Is there still pressure on fees? Are you in the EUR 150-300 an hour bracket?

I read with sympathy statements about hourly rates competitor lawyers pretend they sign and collect from clients. Nowadays in Romania, it can’t be that a firm, even with its most senior people, is constantly billing at EUR 300 an hour. If it happens a client is willing to spend EUR 300 on senior partner hour, that I agree, but not on regular basis.  But the funnier thing is that lawyers who say they are charging EUR 300 per hour come to public auctions bidding 40 Euro per hour, and that in legally-complex projects.

On our end, based on the market particularities today and our business model, our cost matrix, and head count treatment, we are offering our service for weighted average rates of EUR 150-EUR 170 per hour.

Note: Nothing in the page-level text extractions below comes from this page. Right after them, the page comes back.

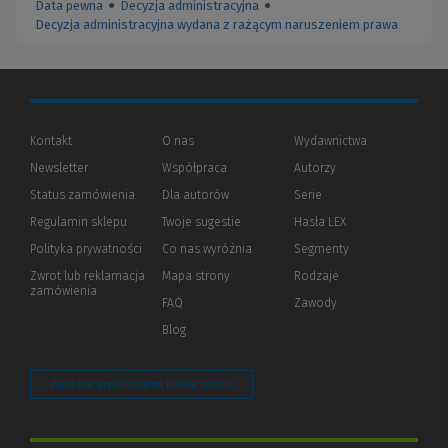
Data pewna
●
Decyzja administracyjna
●
Decyzja administracyjna wydana z rażącym naruszeniem prawa
Kontakt
O nas
Wydawnictwa
Newsletter
Współpraca
Autorzy
Status zamówienia
Dla autorów
(Nowe
(Link
Serie
okno)
do
Regulamin sklepu
Twoje sugestie
Hasła LEX
innej
strony)
Polityka prywatności
(Nowe
(Link
Co nas wyróżnia
Segmenty
okno)
do
Zwrot lub reklamacja
Mapa strony
Rodzaje
innej
zamówienia
strony)
FAQ
Zawody
Blog
Zarządzaj preferencjami plików cookie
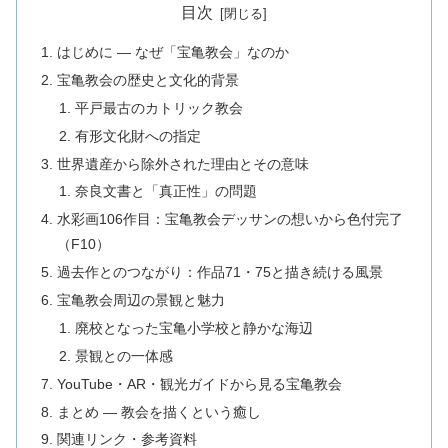
目次
はじめに — なぜ「宝亀教会」なのか
宝亀教会の歴史と文化的背景
平戸最古のカトリック教会
有形文化財への指定
世界遺産から除外された理由とその意味
奈良文書と「真正性」の問題
水彩画106作目：宝亀教会デッサンの想いから色付完了
（F10）
過去作とのつながり：作品71・75と描き続ける風景
宝亀教会周辺の景観と魅力
廃校となった宝亀小学校と静かな海辺
景観との一体感
YouTube・AR・観光ガイドから見る宝亀教会
まとめ — 教会を描くという癒し
関連リンク・参考資料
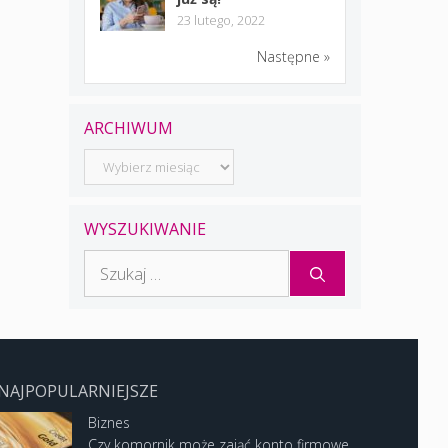
23 lutego, 2022
Następne »
ARCHIWUM
Archiwum
WYSZUKIWANIE
Szukaj:
NAJPOPULARNIEJSZE
Biznes
Czy komornik może zająć konto firmowe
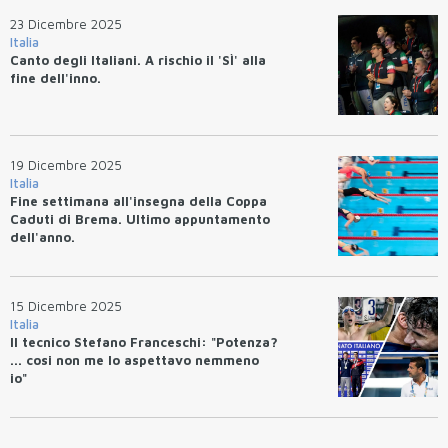
23 Dicembre 2025
Italia
Canto degli Italiani. A rischio il 'SÌ' alla
fine dell'inno.
19 Dicembre 2025
Italia
Fine settimana all'insegna della Coppa
Caduti di Brema. Ultimo appuntamento
dell'anno.
15 Dicembre 2025
Italia
Il tecnico Stefano Franceschi: "Potenza?
... cosi non me lo aspettavo nemmeno
io"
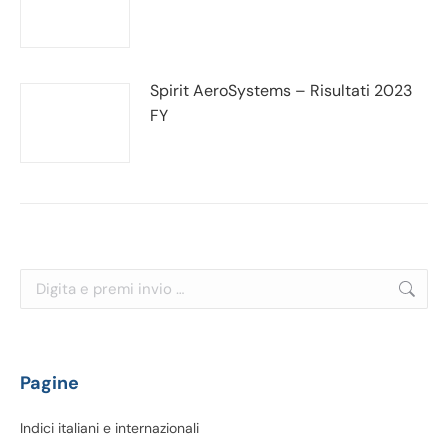
Spirit AeroSystems – Risultati 2023
FY
Cerca:
Pagine
Indici italiani e internazionali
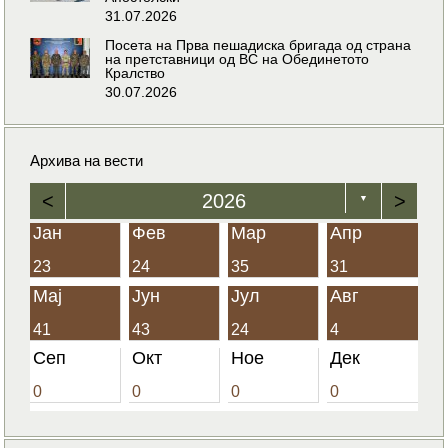
31.07.2026
Посета на Прва пешадиска бригада од страна
на претставници од ВС на Обединетото
Кралство
30.07.2026
Архива на вести
<
2026
>
▼
Јан
Фев
Мар
Апр
23
24
35
31
Мај
Јун
Јул
Авг
41
43
24
4
Сеп
Окт
Ное
Дек
0
0
0
0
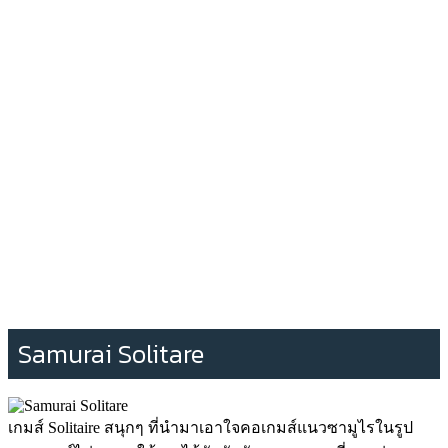
Samurai Solitare
เกมส์ Solitaire สนุกๆ ที่นำมาเอาใจคอเกมส์แนวซามูไรในรูป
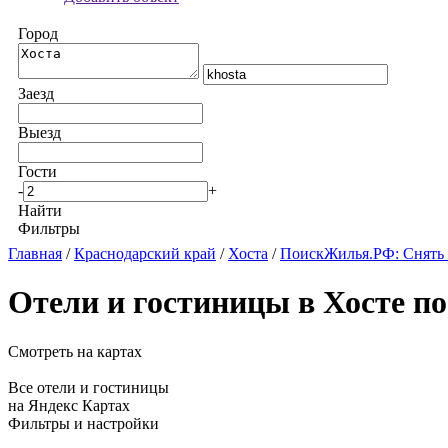
Город
Заезд
Выезд
Гости
-
+
Найти
Фильтры
Главная
/
Краснодарский край
/
Хоста
/
ПоискЖилья.РФ: Снять 
Отели и гостиницы в Хосте п
Смотреть на картах
Все отели и гостиницы
на Яндекс Картах
Фильтры и настройки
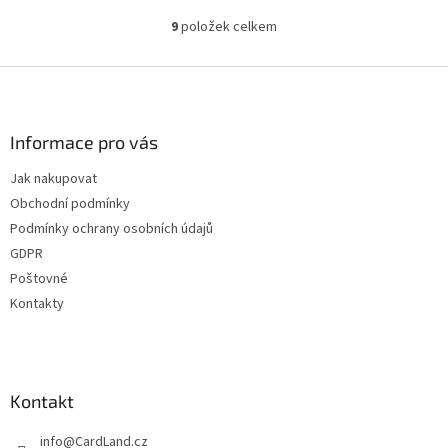
9
položek celkem
O
v
l
Z
á
á
d
p
a
a
Informace pro vás
c
t
í
Jak nakupovat
í
p
Obchodní podmínky
r
v
Podmínky ochrany osobních údajů
k
GDPR
y
Poštovné
v
ý
Kontakty
p
i
s
u
Kontakt
info
@
CardLand.cz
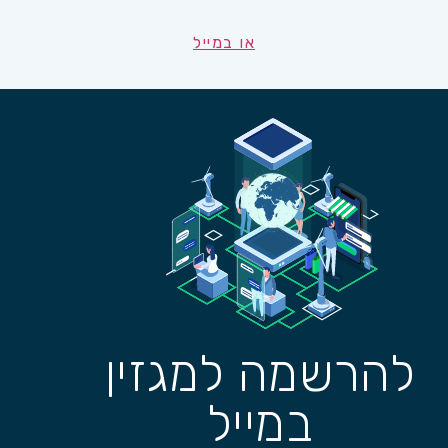
או במייל
להרשמה למגזין
במייל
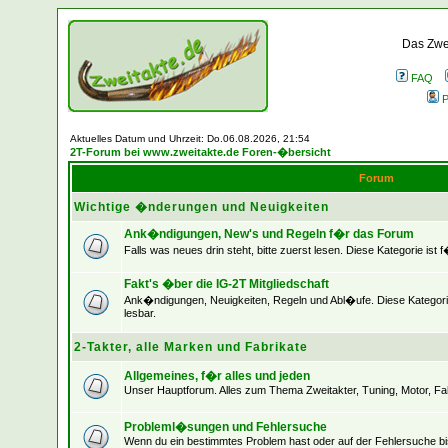
Das Zwei
FAQ
P
Aktuelles Datum und Uhrzeit: Do.06.08.2026, 21:54
2T-Forum bei www.zweitakte.de Foren-�bersicht
Forum
Wichtige �nderungen und Neuigkeiten
Ank�ndigungen, New's und Regeln f�r das Forum
Falls was neues drin steht, bitte zuerst lesen. Diese Kategorie ist 
Fakt's �ber die IG-2T Mitgliedschaft
Ank�ndigungen, Neuigkeiten, Regeln und Abl�ufe. Diese Kategorie
lesbar.
2-Takter, alle Marken und Fabrikate
Allgemeines, f�r alles und jeden
Unser Hauptforum. Alles zum Thema Zweitakter, Tuning, Motor, Fah
Probleml�sungen und Fehlersuche
Wenn du ein bestimmtes Problem hast oder auf der Fehlersuche bist,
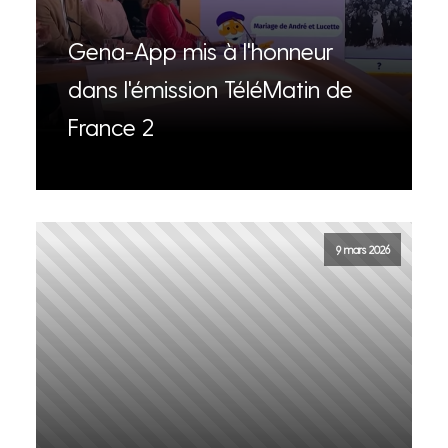
Gena-App mis à l'honneur
dans l'émission TéléMatin de
France 2
9 mars 2026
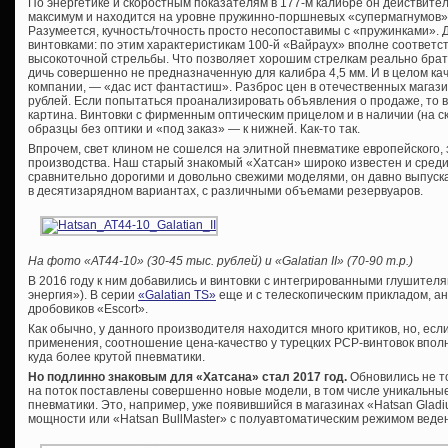
По энергетике и скоростным показателям в 177-м калибре он действит
максимум и находится на уровне пружинно-поршневых «супермагнумов» 
Разумеется, кучность/точность просто несопоставимы с «пружинками». 
винтовками: по этим характеристикам 100-й «Вайраух» вполне соответст
высокоточной стрельбы. Что позволяет хорошим стрелкам реально брат
дичь совершенно не предназначенную для калибра 4,5 мм. И в целом кач
компании, — «дас ист фантастиш». Разброс цен в отечественных магази
рублей. Если попытаться проанализировать объявления о продаже, то
картина. Винтовки с фирменным оптическим прицелом и в наличии (на ск
образцы без оптики и «под заказ» — к нижней. Как-то так.
Впрочем, свет клином не сошелся на элитной пневматике европейского, 
производства. Наш старый знакомый «Хатсан» широко известен и среди
сравнительно дорогими и довольно свежими моделями, он давно выпускае
в десятизарядном вариантах, с различными объемами резервуаров.
На фото «
AT44-10» (30-45 тыс. рублей) и «
Galatian
II» (70-90 т.р.)
В 2016 году к ним добавились и винтовки с интегрированными глушител
энергия»). В серии
«Galatian TS»
еще и с телескопическим прикладом, а
дробовиков «Escort».
Как обычно, у данного производителя находится много критиков, но, ес
применения, соотношение цена-качество у турецких PCP-винтовок вполн
куда более крутой пневматики.
Но подлинно знаковым для «Хатсана» стал 2017 год.
Обновились не т
на поток поставлены совершенно новые модели, в том числе уникальны
пневматики. Это, например, уже появившийся в магазинах «Hatsan Gladiu
мощности или «Hatsan BullMaster» с полуавтоматическим режимом веден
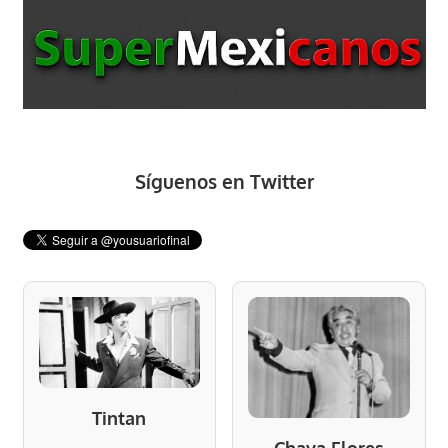
Síguenos en Twitter
Tintan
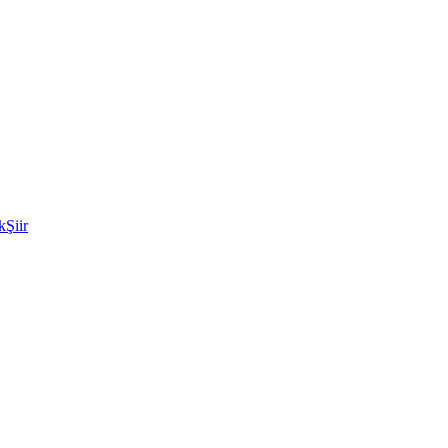
k
Şiir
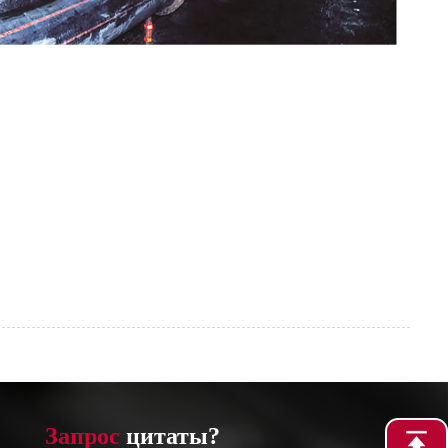
Запрос
цитаты?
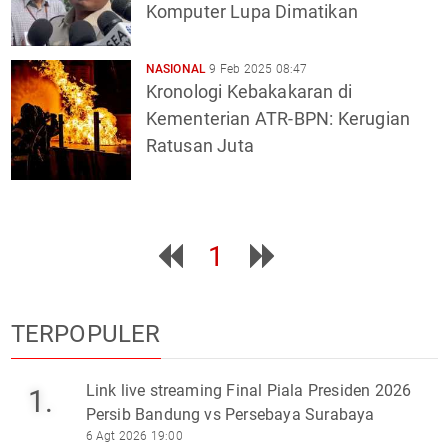
Komputer Lupa Dimatikan
NASIONAL
9 Feb 2025 08:47
Kronologi Kebakakaran di
Kementerian ATR-BPN: Kerugian
Ratusan Juta
1
TERPOPULER
Link live streaming Final Piala Presiden 2026
1.
Persib Bandung vs Persebaya Surabaya
6 Agt 2026 19:00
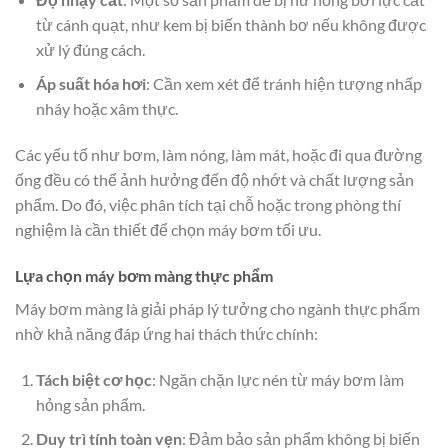
từ cánh quạt, như kem bị biến thành bơ nếu không được
xử lý đúng cách.
Áp suất hóa hơi
: Cần xem xét để tránh hiện tượng nhấp
nháy hoặc xâm thực.
Các yếu tố như bơm, làm nóng, làm mát, hoặc đi qua đường
ống đều có thể ảnh hưởng đến độ nhớt và chất lượng sản
phẩm. Do đó, việc phân tích tại chỗ hoặc trong phòng thí
nghiệm là cần thiết để chọn máy bơm tối ưu.
Lựa chọn máy bơm màng thực phẩm
Máy bơm màng là giải pháp lý tưởng cho ngành thực phẩm
nhờ khả năng đáp ứng hai thách thức chính:
Tách biệt cơ học
: Ngăn chặn lực nén từ máy bơm làm
hỏng sản phẩm.
Duy trì tính toàn vẹn
: Đảm bảo sản phẩm không bị biến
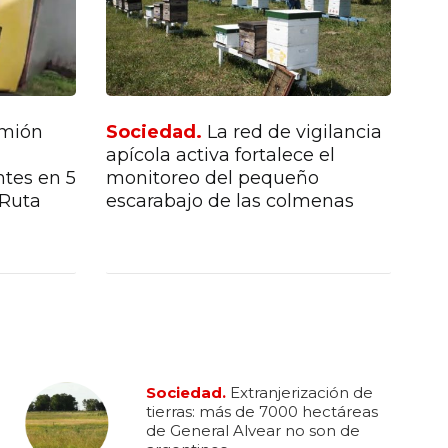
amión
Sociedad.
La red de vigilancia
So
apícola activa fortalece el
da
ntes en 5
monitoreo del pequeño
Sa
 Ruta
escarabajo de las colmenas
Ag
Sociedad.
Extranjerización de
tierras: más de 7000 hectáreas
de General Alvear no son de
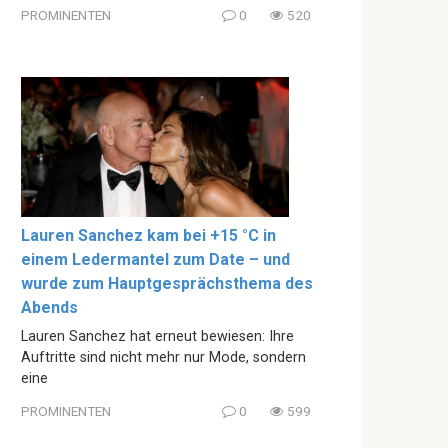
PROMINENTEN
0
520
Lauren Sanchez kam bei +15 °C in
einem Ledermantel zum Date – und
wurde zum Hauptgesprächsthema des
Abends
Lauren Sanchez hat erneut bewiesen: Ihre
Auftritte sind nicht mehr nur Mode, sondern
eine
PROMINENTEN
0
599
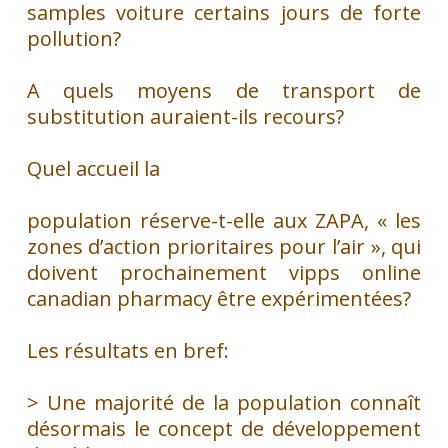
samples
voiture certains jours de forte
pollution?
A quels moyens de transport de
substitution auraient-ils recours?
Quel accueil la
population réserve-t-elle aux ZAPA, « les
zones d’action prioritaires pour l’air », qui
doivent prochainement
vipps online
canadian pharmacy
être expérimentées?
Les résultats en bref:
> Une majorité de la population connaît
désormais le concept de développement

What are the law firm’s plans for 2014?

There are a number of four business drivers in which we have extensively invested since incorporation and will continue to focus on them. First, we will always have an interest in developing long-standing relationships, proper partnerships, with key M&A players, such as institutional investors and investment funds.

Secondly, in recent years we have developed significantly the litigation and the international arbitration group, and will keep investing in resources and skills here.

Thirdly, there is the public to private equation, where we focus on the private component. We include here public acquisitions, infrastructure projects, energy projects, legal and tax.

And finally, there is the projects area, including real estate and project finance, green-field or brown.